Nathan Messas, who lives near the building, told Reuters he heard a long, deathly shout from "a person who was screaming and screaming."
"Once again, hatred, gratuitous hatred. I was here five years ago. Five years later, we're here again. I don't know when this is going to end," he said.
The victims were taken to hospital but their lives were not in danger, officials said.
Prosecutors said they were provisionally treating the incident as terrorism, in part because of the symbolism of the place where the attacker struck.
The attack also coincided with the start this month of the trial of 14 alleged accomplices in the 2015 Charlie Hebdo attack. The gunmen behind that attack killed 12 people.
Investigators said the militants wanted to avenge the publication of cartoons depicting the Prophet Mohammad in the magazine. Charlie Hebdo republished the cartoons on the eve of the trial this month.
A second suspect was detained and prosecutors were trying to establish his relation to the knife attacker. The second man is Algerian, according to the police source.
Prime Minister Jean Castex, who rushed to the scene, said: "The government is ... determined with all its means to fight terrorism."
CIGARETTE BREAK
Charlie Hebdo vacated its offices after the 2015 attack and is now in a secret location. The building is now used by a television production company.
Two of its staff, a man and a woman, were in the street having a cigarette break when they were attacked, according to prosecutors and a colleague of the victims.
In the immediate aftermath, a neighbor said she saw blood on the ground and people pulling a wounded woman away into the office building.
She said workers repairing the road told her "a dark-skinned man randomly hit a lady with a big butcher's knife" in front of a mural that serves as a memorial to victims of the 2015 attack.
Paul Moreira, a journalist from the Premieres Lignes media production company, told French broadcaster BFM TV it was his colleagues who were attacked.
"It's somebody who was in the road with a meat cleaver who attacked them in front of our offices. It was chilling."

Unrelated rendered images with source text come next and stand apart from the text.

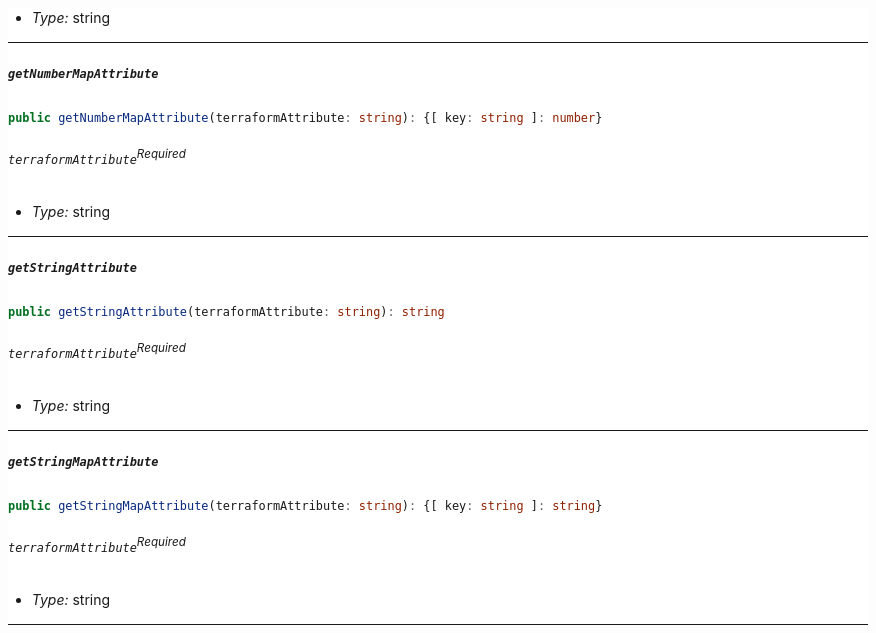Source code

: - *Type:* string

---

##### `getNumberMapAttribute` <a name="getNumberMapAttribute" id="@cdktf/provider-vault.dataVaultPolicyDocument.DataVaultPolicyDocumentRuleDeniedParameterOutputReference.getNumberMapAttribute"></a>

```typescript
public getNumberMapAttribute(terraformAttribute: string): {[ key: string ]: number}
```

###### `terraformAttribute`<sup>Required</sup> <a name="terraformAttribute" id="@cdktf/provider-vault.dataVaultPolicyDocument.DataVaultPolicyDocumentRuleDeniedParameterOutputReference.getNumberMapAttribute.parameter.terraformAttribute"></a>

- *Type:* string

---

##### `getStringAttribute` <a name="getStringAttribute" id="@cdktf/provider-vault.dataVaultPolicyDocument.DataVaultPolicyDocumentRuleDeniedParameterOutputReference.getStringAttribute"></a>

```typescript
public getStringAttribute(terraformAttribute: string): string
```

###### `terraformAttribute`<sup>Required</sup> <a name="terraformAttribute" id="@cdktf/provider-vault.dataVaultPolicyDocument.DataVaultPolicyDocumentRuleDeniedParameterOutputReference.getStringAttribute.parameter.terraformAttribute"></a>

- *Type:* string

---

##### `getStringMapAttribute` <a name="getStringMapAttribute" id="@cdktf/provider-vault.dataVaultPolicyDocument.DataVaultPolicyDocumentRuleDeniedParameterOutputReference.getStringMapAttribute"></a>

```typescript
public getStringMapAttribute(terraformAttribute: string): {[ key: string ]: string}
```

###### `terraformAttribute`<sup>Required</sup> <a name="terraformAttribute" id="@cdktf/provider-vault.dataVaultPolicyDocument.DataVaultPolicyDocumentRuleDeniedParameterOutputReference.getStringMapAttribute.parameter.terraformAttribute"></a>

- *Type:* string

---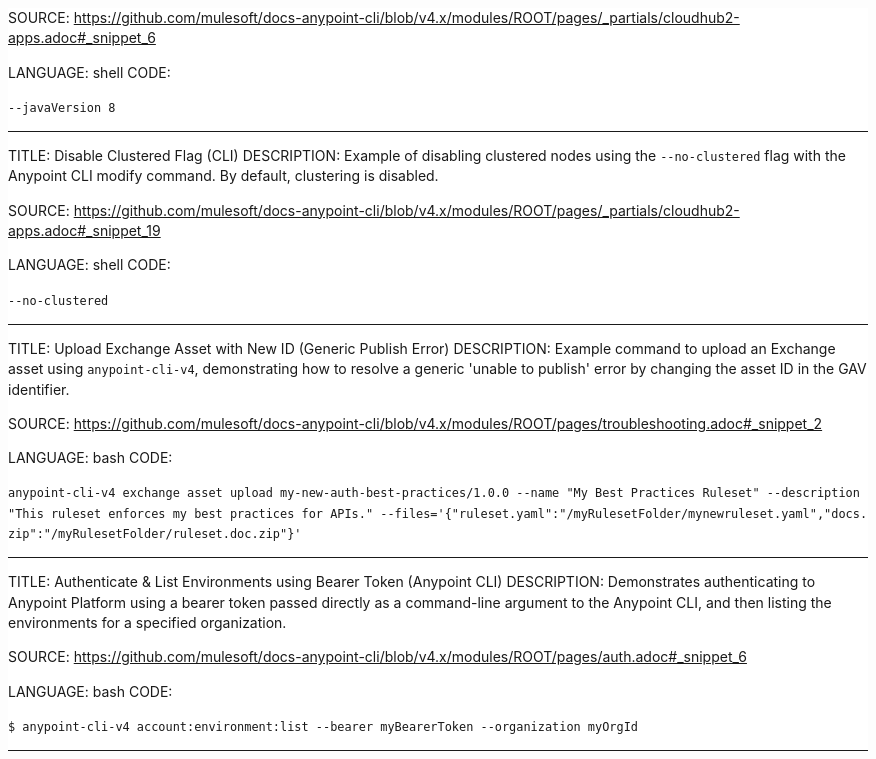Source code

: SOURCE: https://github.com/mulesoft/docs-anypoint-cli/blob/v4.x/modules/ROOT/pages/_partials/cloudhub2-apps.adoc#_snippet_6

LANGUAGE: shell
CODE:
```
--javaVersion 8
```

--------------------------------

TITLE: Disable Clustered Flag (CLI)
DESCRIPTION: Example of disabling clustered nodes using the `--no-clustered` flag with the Anypoint CLI modify command. By default, clustering is disabled.

SOURCE: https://github.com/mulesoft/docs-anypoint-cli/blob/v4.x/modules/ROOT/pages/_partials/cloudhub2-apps.adoc#_snippet_19

LANGUAGE: shell
CODE:
```
--no-clustered
```

--------------------------------

TITLE: Upload Exchange Asset with New ID (Generic Publish Error)
DESCRIPTION: Example command to upload an Exchange asset using `anypoint-cli-v4`, demonstrating how to resolve a generic 'unable to publish' error by changing the asset ID in the GAV identifier.

SOURCE: https://github.com/mulesoft/docs-anypoint-cli/blob/v4.x/modules/ROOT/pages/troubleshooting.adoc#_snippet_2

LANGUAGE: bash
CODE:
```
anypoint-cli-v4 exchange asset upload my-new-auth-best-practices/1.0.0 --name "My Best Practices Ruleset" --description "This ruleset enforces my best practices for APIs." --files='{"ruleset.yaml":"/myRulesetFolder/mynewruleset.yaml","docs.zip":"/myRulesetFolder/ruleset.doc.zip"}'
```

--------------------------------

TITLE: Authenticate & List Environments using Bearer Token (Anypoint CLI)
DESCRIPTION: Demonstrates authenticating to Anypoint Platform using a bearer token passed directly as a command-line argument to the Anypoint CLI, and then listing the environments for a specified organization.

SOURCE: https://github.com/mulesoft/docs-anypoint-cli/blob/v4.x/modules/ROOT/pages/auth.adoc#_snippet_6

LANGUAGE: bash
CODE:
```
$ anypoint-cli-v4 account:environment:list --bearer myBearerToken --organization myOrgId
```

--------------------------------
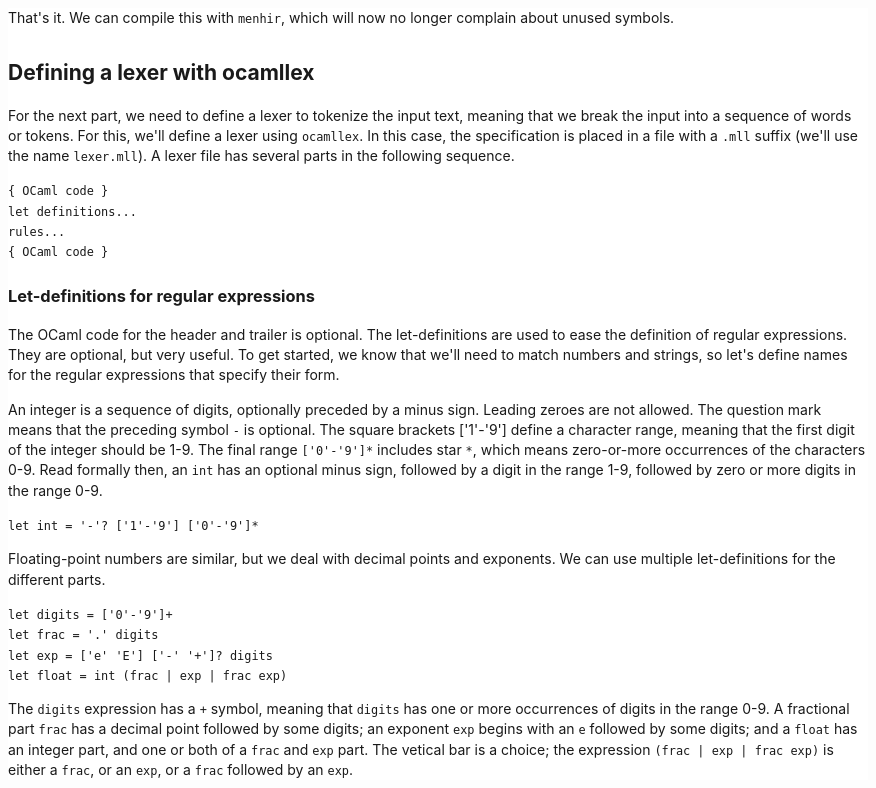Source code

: That's it.  We can compile this with `menhir`, which will now no longer complain
about unused symbols.

## Defining a lexer with ocamllex

For the next part, we need to define a lexer to tokenize the input text, meaning
that we break the input into a sequence of words or tokens.  For this, we'll
define a lexer using `ocamllex`.  In this case, the specification is placed in a
file with a `.mll` suffix (we'll use the name `lexer.mll`).  A lexer file has several parts in the following sequence.

```
{ OCaml code }
let definitions...
rules...
{ OCaml code }
```

### Let-definitions for regular expressions

The OCaml code for the header and trailer is optional.  The let-definitions are
used to ease the definition of regular expressions.  They are optional, but very
useful.  To get started, we know that we'll need to match numbers and strings,
so let's define names for the regular expressions that specify their form.

An integer is a sequence of digits, optionally preceded by a minus sign.
Leading zeroes are not allowed.  The question mark means that the preceding
symbol `-` is optional.  The square brackets ['1'-'9'] define a character range,
meaning that the first digit of the integer should be 1-9.  The final range
`['0'-'9']*` includes star `*`, which means zero-or-more occurrences of the
characters 0-9.  Read formally then, an `int` has an optional minus sign,
followed by a digit in the range 1-9, followed by zero or more digits in the
range 0-9.

```
let int = '-'? ['1'-'9'] ['0'-'9']*
```

Floating-point numbers are similar, but we deal with decimal points and
exponents.  We can use multiple let-definitions for the different parts.

```
let digits = ['0'-'9']+
let frac = '.' digits
let exp = ['e' 'E'] ['-' '+']? digits
let float = int (frac | exp | frac exp)
```

The `digits` expression has a `+` symbol, meaning that `digits` has one or more
occurrences of digits in the range 0-9.  A fractional part `frac` has a decimal
point followed by some digits; an exponent `exp` begins with an `e` followed by
some digits; and a `float` has an integer part, and one or both of a `frac` and
`exp` part.  The vetical bar is a choice; the expression `(frac | exp | frac
exp)` is either a `frac`, or an `exp`, or a `frac` followed by an `exp`.
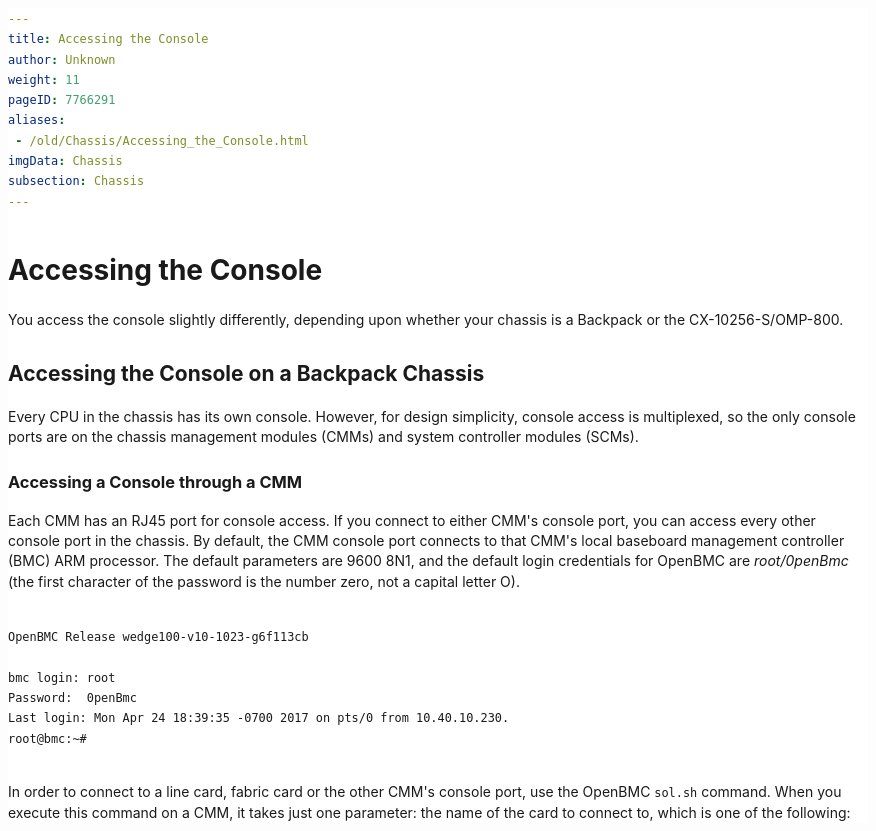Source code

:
 ```yaml
---
title: Accessing the Console
author: Unknown
weight: 11
pageID: 7766291
aliases:
 - /old/Chassis/Accessing_the_Console.html
imgData: Chassis
subsection: Chassis
---
```

# Accessing the Console

You access the console slightly differently, depending upon whether your
chassis is a Backpack or the CX-10256-S/OMP-800.

## Accessing the Console on a Backpack Chassis

Every CPU in the chassis has its own console. However, for design
simplicity, console access is multiplexed, so the only console ports are
on the chassis management modules (CMMs) and system controller modules
(SCMs).

### Accessing a Console through a CMM

Each CMM has an RJ45 port for console access. If you connect to either
CMM's console port, you can access every other console port in the
chassis. By default, the CMM console port connects to that CMM's local
baseboard management controller (BMC) ARM processor. The default
parameters are 9600 8N1, and the default login credentials for OpenBMC
are *root/0penBmc* (the first character of the password is the number
zero, not a capital letter O).

```

OpenBMC Release wedge100-v10-1023-g6f113cb

bmc login: root
Password:  0penBmc
Last login: Mon Apr 24 18:39:35 -0700 2017 on pts/0 from 10.40.10.230.
root@bmc:~#


```

In order to connect to a line card, fabric card or the other CMM's
console port, use the OpenBMC `sol.sh` command. When you execute this
command on a CMM, it takes just one parameter: the name of the card to
connect to, which is one of the following:
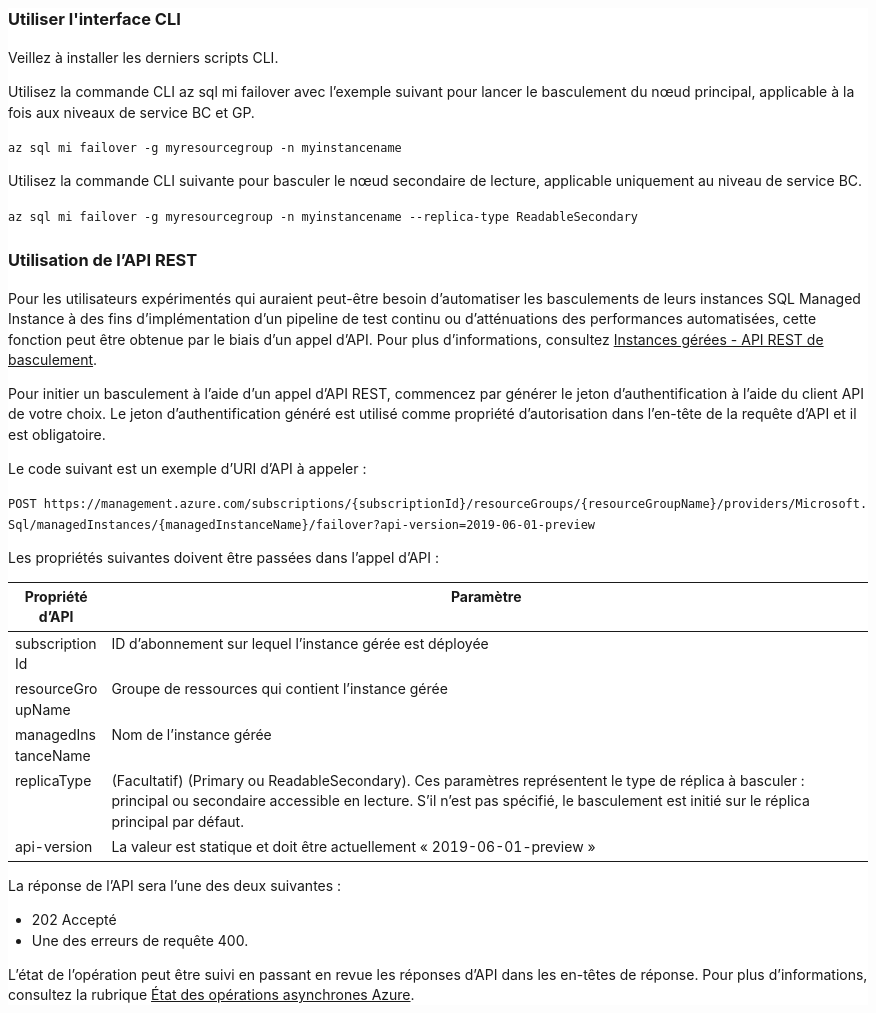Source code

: ### <a name="using-cli"></a>Utiliser l'interface CLI

Veillez à installer les derniers scripts CLI.

Utilisez la commande CLI az sql mi failover avec l’exemple suivant pour lancer le basculement du nœud principal, applicable à la fois aux niveaux de service BC et GP.

```cli
az sql mi failover -g myresourcegroup -n myinstancename
```

Utilisez la commande CLI suivante pour basculer le nœud secondaire de lecture, applicable uniquement au niveau de service BC.

```cli
az sql mi failover -g myresourcegroup -n myinstancename --replica-type ReadableSecondary
```

### <a name="using-rest-api"></a>Utilisation de l’API REST

Pour les utilisateurs expérimentés qui auraient peut-être besoin d’automatiser les basculements de leurs instances SQL Managed Instance à des fins d’implémentation d’un pipeline de test continu ou d’atténuations des performances automatisées, cette fonction peut être obtenue par le biais d’un appel d’API. Pour plus d’informations, consultez [Instances gérées - API REST de basculement](/rest/api/sql/managed%20instances%20-%20failover/failover).

Pour initier un basculement à l’aide d’un appel d’API REST, commencez par générer le jeton d’authentification à l’aide du client API de votre choix. Le jeton d’authentification généré est utilisé comme propriété d’autorisation dans l’en-tête de la requête d’API et il est obligatoire.

Le code suivant est un exemple d’URI d’API à appeler :

```HTTP
POST https://management.azure.com/subscriptions/{subscriptionId}/resourceGroups/{resourceGroupName}/providers/Microsoft.Sql/managedInstances/{managedInstanceName}/failover?api-version=2019-06-01-preview
```

Les propriétés suivantes doivent être passées dans l’appel d’API :

| **Propriété d’API** | **Paramètre** |
| --- | --- |
| subscriptionId | ID d’abonnement sur lequel l’instance gérée est déployée |
| resourceGroupName | Groupe de ressources qui contient l’instance gérée |
| managedInstanceName | Nom de l’instance gérée |
| replicaType | (Facultatif) (Primary ou ReadableSecondary). Ces paramètres représentent le type de réplica à basculer : principal ou secondaire accessible en lecture. S’il n’est pas spécifié, le basculement est initié sur le réplica principal par défaut. |
| api-version | La valeur est statique et doit être actuellement « 2019-06-01-preview » |

La réponse de l’API sera l’une des deux suivantes :

- 202 Accepté
- Une des erreurs de requête 400.

L’état de l’opération peut être suivi en passant en revue les réponses d’API dans les en-têtes de réponse. Pour plus d’informations, consultez la rubrique [État des opérations asynchrones Azure](../../azure-resource-manager/management/async-operations.md).
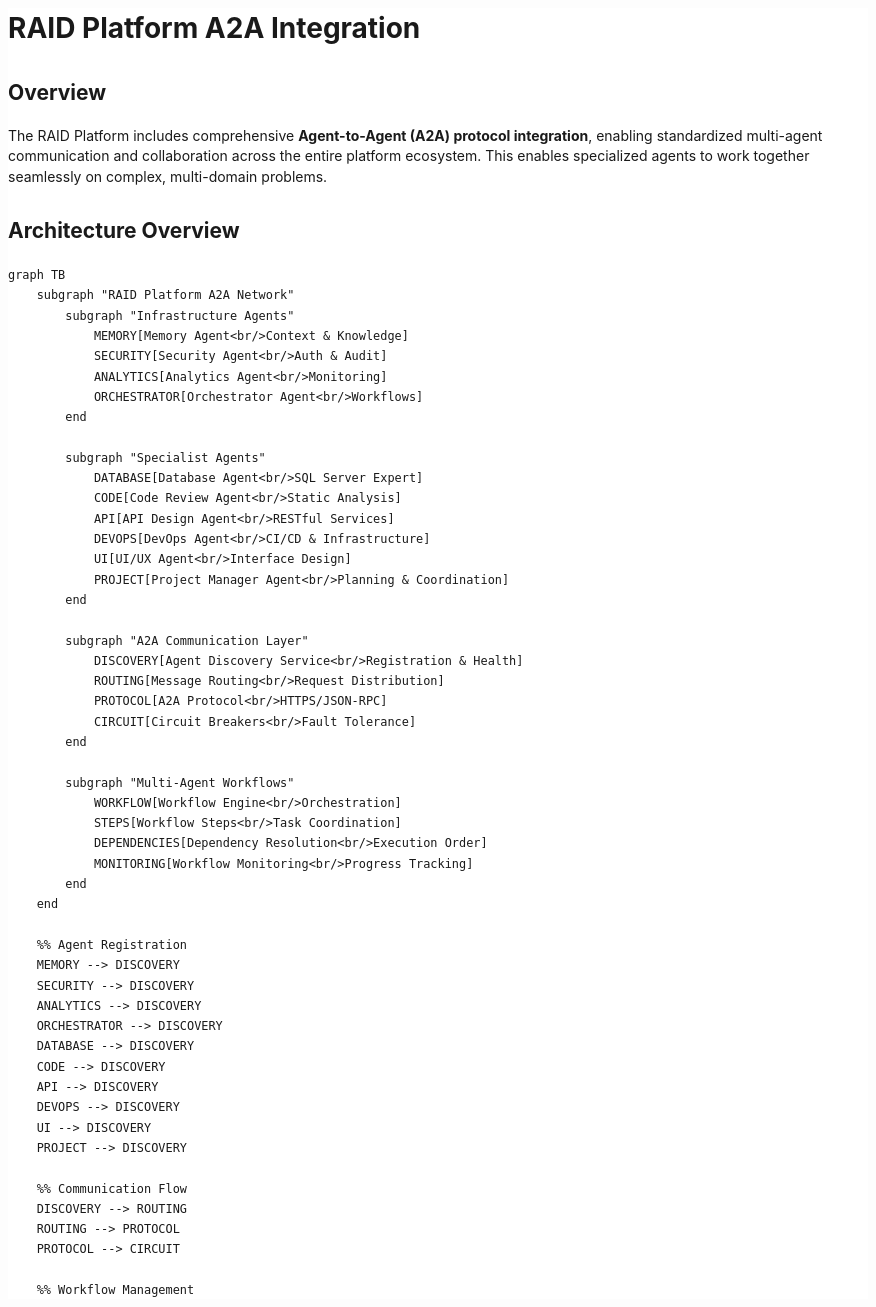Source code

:# RAID Platform A2A Integration

## Overview

The RAID Platform includes comprehensive **Agent-to-Agent (A2A) protocol integration**, enabling standardized multi-agent communication and collaboration across the entire platform ecosystem. This enables specialized agents to work together seamlessly on complex, multi-domain problems.

## Architecture Overview

```mermaid
graph TB
    subgraph "RAID Platform A2A Network"
        subgraph "Infrastructure Agents"
            MEMORY[Memory Agent<br/>Context & Knowledge]
            SECURITY[Security Agent<br/>Auth & Audit]
            ANALYTICS[Analytics Agent<br/>Monitoring]
            ORCHESTRATOR[Orchestrator Agent<br/>Workflows]
        end

        subgraph "Specialist Agents"
            DATABASE[Database Agent<br/>SQL Server Expert]
            CODE[Code Review Agent<br/>Static Analysis]
            API[API Design Agent<br/>RESTful Services]
            DEVOPS[DevOps Agent<br/>CI/CD & Infrastructure]
            UI[UI/UX Agent<br/>Interface Design]
            PROJECT[Project Manager Agent<br/>Planning & Coordination]
        end

        subgraph "A2A Communication Layer"
            DISCOVERY[Agent Discovery Service<br/>Registration & Health]
            ROUTING[Message Routing<br/>Request Distribution]
            PROTOCOL[A2A Protocol<br/>HTTPS/JSON-RPC]
            CIRCUIT[Circuit Breakers<br/>Fault Tolerance]
        end

        subgraph "Multi-Agent Workflows"
            WORKFLOW[Workflow Engine<br/>Orchestration]
            STEPS[Workflow Steps<br/>Task Coordination]
            DEPENDENCIES[Dependency Resolution<br/>Execution Order]
            MONITORING[Workflow Monitoring<br/>Progress Tracking]
        end
    end

    %% Agent Registration
    MEMORY --> DISCOVERY
    SECURITY --> DISCOVERY
    ANALYTICS --> DISCOVERY
    ORCHESTRATOR --> DISCOVERY
    DATABASE --> DISCOVERY
    CODE --> DISCOVERY
    API --> DISCOVERY
    DEVOPS --> DISCOVERY
    UI --> DISCOVERY
    PROJECT --> DISCOVERY

    %% Communication Flow
    DISCOVERY --> ROUTING
    ROUTING --> PROTOCOL
    PROTOCOL --> CIRCUIT

    %% Workflow Management
```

France has experienced a wave of attacks by Islamist militants in recent years and Friday's stabbing demonstrated the long shadow cast over the country by the Charlie Hebdo shootings.
Bombings and shootings in November 2015 at the Bataclan theater and sites around Paris killed 130 people, and in July 2016 an Islamist militant drove a truck through a crowd celebrating Bastille Day in Nice, killing 86.
Al-Qaeda, the militant Islamist group that claimed responsibility for the 2015 attack, threatened to attack Charlie Hebdo again after it republished the cartoons this month.
Police moved Charlie Hebdo's head of human resources from her home this week after threats against her life.
The staff of the magazine issued a statement expressing their support for the victims of Friday's attack. "Far from terrorizing us, such events should make us even more assertive in the defense of our values," the statement said.